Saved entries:
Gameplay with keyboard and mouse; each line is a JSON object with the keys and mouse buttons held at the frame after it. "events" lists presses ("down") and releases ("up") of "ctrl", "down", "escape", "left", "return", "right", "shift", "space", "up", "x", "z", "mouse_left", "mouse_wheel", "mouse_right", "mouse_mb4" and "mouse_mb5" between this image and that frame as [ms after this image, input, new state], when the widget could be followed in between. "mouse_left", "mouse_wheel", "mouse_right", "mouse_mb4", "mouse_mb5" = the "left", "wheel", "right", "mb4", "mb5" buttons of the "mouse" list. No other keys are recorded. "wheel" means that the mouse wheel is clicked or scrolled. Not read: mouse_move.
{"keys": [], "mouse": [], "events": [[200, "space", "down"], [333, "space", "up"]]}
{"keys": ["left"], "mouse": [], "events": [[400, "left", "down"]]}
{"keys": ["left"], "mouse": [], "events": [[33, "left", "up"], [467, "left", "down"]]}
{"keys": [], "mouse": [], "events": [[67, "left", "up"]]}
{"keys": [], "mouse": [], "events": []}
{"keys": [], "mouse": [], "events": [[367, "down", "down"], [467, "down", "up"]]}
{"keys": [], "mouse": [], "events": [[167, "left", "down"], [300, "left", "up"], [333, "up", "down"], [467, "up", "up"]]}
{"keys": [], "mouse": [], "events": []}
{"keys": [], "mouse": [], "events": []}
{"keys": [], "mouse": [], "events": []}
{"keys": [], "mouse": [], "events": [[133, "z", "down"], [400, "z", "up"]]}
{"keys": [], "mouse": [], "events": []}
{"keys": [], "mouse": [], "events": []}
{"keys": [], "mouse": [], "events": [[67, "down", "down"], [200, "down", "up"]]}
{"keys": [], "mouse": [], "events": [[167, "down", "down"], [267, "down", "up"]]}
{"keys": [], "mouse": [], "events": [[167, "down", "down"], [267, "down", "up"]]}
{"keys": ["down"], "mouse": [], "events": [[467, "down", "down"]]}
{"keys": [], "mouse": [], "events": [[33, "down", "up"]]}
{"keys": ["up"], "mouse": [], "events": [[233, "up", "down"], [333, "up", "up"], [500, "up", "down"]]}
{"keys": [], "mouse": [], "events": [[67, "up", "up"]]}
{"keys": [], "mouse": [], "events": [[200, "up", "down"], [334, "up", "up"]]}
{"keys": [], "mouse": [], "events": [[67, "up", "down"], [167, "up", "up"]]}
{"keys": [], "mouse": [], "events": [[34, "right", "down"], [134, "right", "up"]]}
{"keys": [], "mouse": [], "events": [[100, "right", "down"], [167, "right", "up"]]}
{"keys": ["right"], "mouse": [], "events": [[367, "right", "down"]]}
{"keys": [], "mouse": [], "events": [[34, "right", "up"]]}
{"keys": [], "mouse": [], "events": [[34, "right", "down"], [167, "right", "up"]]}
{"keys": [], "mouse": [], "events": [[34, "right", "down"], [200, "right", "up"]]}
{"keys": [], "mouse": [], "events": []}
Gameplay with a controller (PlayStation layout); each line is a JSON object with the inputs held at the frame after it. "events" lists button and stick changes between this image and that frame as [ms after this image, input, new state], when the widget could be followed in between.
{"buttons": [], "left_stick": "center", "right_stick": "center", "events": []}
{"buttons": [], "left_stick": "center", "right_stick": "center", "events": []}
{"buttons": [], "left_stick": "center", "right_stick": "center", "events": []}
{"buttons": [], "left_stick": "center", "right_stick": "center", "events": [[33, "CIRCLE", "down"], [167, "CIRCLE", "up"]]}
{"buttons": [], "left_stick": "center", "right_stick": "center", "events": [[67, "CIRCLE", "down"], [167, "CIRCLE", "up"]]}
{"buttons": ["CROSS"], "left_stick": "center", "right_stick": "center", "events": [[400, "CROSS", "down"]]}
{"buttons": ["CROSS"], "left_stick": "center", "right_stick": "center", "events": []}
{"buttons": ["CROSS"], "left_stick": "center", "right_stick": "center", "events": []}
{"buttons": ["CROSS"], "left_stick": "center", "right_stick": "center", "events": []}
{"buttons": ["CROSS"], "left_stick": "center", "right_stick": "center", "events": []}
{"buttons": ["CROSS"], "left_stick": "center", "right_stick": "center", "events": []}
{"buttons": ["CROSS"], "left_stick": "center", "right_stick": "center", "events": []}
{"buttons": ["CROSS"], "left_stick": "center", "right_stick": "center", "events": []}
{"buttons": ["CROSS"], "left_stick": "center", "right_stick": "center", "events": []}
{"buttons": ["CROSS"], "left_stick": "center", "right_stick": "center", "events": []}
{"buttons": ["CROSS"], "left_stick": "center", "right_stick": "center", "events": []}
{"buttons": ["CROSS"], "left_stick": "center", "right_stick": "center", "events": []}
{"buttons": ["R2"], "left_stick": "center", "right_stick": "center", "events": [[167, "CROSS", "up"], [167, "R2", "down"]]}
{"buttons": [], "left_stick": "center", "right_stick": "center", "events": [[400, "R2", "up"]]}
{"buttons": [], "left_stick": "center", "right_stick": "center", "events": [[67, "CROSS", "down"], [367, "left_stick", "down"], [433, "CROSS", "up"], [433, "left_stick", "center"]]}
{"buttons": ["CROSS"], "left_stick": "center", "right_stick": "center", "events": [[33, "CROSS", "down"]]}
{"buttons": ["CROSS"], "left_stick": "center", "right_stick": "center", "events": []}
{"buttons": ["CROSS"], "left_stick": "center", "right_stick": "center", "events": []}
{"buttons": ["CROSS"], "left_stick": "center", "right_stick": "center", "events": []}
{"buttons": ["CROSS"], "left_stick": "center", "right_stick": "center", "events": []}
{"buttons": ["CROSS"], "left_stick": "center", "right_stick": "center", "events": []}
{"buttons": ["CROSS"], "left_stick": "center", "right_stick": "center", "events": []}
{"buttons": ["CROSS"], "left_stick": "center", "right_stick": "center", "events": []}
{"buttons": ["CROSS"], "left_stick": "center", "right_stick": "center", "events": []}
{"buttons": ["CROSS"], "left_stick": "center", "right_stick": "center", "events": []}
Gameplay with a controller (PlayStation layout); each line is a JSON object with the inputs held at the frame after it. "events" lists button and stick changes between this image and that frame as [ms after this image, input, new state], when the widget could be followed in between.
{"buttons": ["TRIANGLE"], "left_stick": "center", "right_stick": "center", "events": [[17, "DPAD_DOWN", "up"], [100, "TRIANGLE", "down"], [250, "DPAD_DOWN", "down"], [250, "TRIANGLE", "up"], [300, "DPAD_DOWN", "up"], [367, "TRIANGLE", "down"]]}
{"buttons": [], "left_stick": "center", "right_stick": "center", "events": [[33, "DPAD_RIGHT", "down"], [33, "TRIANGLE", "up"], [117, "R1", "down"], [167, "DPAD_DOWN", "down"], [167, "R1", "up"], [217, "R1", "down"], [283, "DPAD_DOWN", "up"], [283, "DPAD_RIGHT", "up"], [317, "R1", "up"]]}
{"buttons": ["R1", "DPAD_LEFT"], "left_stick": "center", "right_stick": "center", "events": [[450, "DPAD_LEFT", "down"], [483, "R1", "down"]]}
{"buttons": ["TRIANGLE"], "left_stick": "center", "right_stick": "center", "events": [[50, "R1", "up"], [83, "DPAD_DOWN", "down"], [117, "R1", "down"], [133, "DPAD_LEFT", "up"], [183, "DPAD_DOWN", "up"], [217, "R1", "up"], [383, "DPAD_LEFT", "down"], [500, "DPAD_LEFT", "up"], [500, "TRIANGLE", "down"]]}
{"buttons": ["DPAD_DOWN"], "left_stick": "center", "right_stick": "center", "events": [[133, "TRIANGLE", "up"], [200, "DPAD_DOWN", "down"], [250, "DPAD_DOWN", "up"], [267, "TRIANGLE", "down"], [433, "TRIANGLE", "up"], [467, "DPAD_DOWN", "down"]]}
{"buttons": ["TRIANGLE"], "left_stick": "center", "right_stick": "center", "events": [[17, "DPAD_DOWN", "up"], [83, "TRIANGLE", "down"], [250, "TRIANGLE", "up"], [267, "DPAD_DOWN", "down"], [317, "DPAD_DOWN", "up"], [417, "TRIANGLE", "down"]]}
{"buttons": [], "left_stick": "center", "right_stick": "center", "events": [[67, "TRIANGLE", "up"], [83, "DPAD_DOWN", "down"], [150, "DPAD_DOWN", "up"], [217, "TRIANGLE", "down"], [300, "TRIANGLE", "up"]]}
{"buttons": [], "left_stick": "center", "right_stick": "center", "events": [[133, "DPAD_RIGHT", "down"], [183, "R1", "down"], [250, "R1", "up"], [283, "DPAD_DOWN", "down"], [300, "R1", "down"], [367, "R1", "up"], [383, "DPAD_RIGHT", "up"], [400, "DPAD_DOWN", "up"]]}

* Problem: The answer should be a single number: how many lines in the entries contain "CIRCLE".

* Answer below: 2